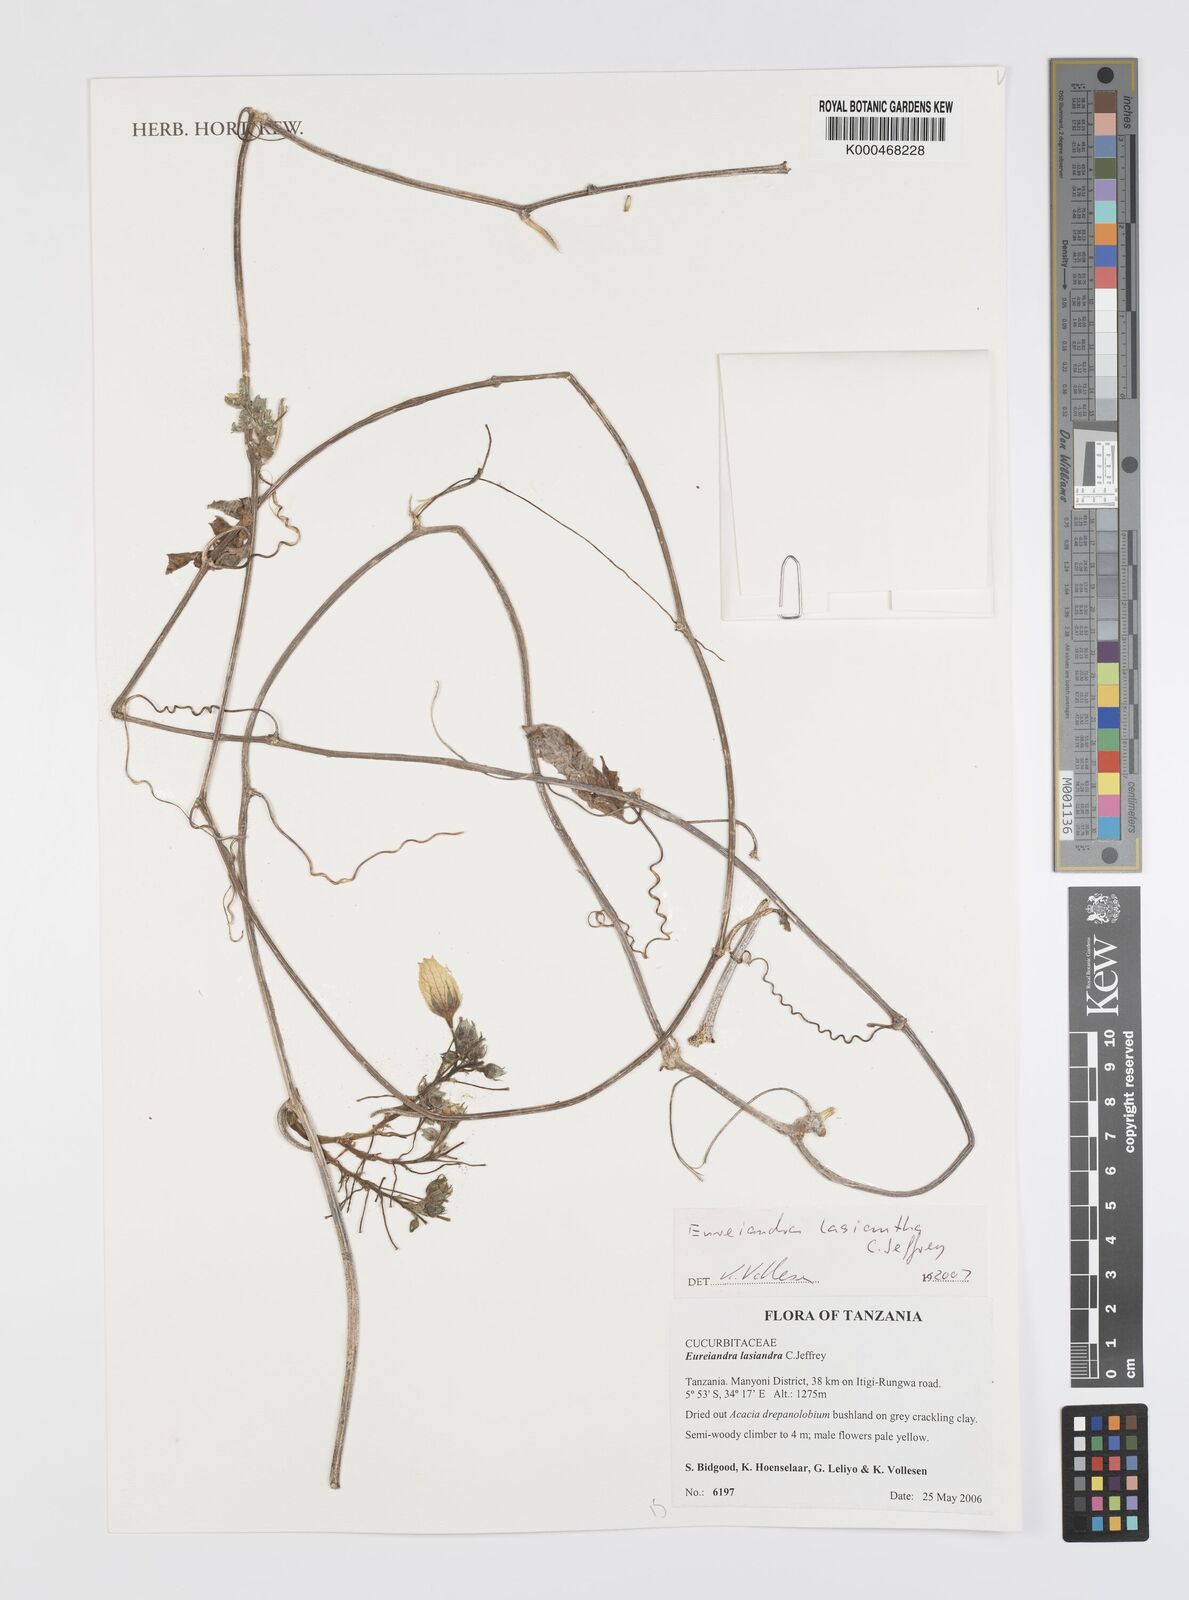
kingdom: Plantae
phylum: Tracheophyta
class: Magnoliopsida
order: Cucurbitales
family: Cucurbitaceae
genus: Eureiandra
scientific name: Eureiandra lasiandra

────────

> _EXERCISE BRIEF_: Reproduce every line of the records above word for word, leaving out the pictures.

> _WRITTEN REPLY_:
kingdom: Plantae
phylum: Tracheophyta
class: Magnoliopsida
order: Cucurbitales
family: Cucurbitaceae
genus: Eureiandra
scientific name: Eureiandra lasiandra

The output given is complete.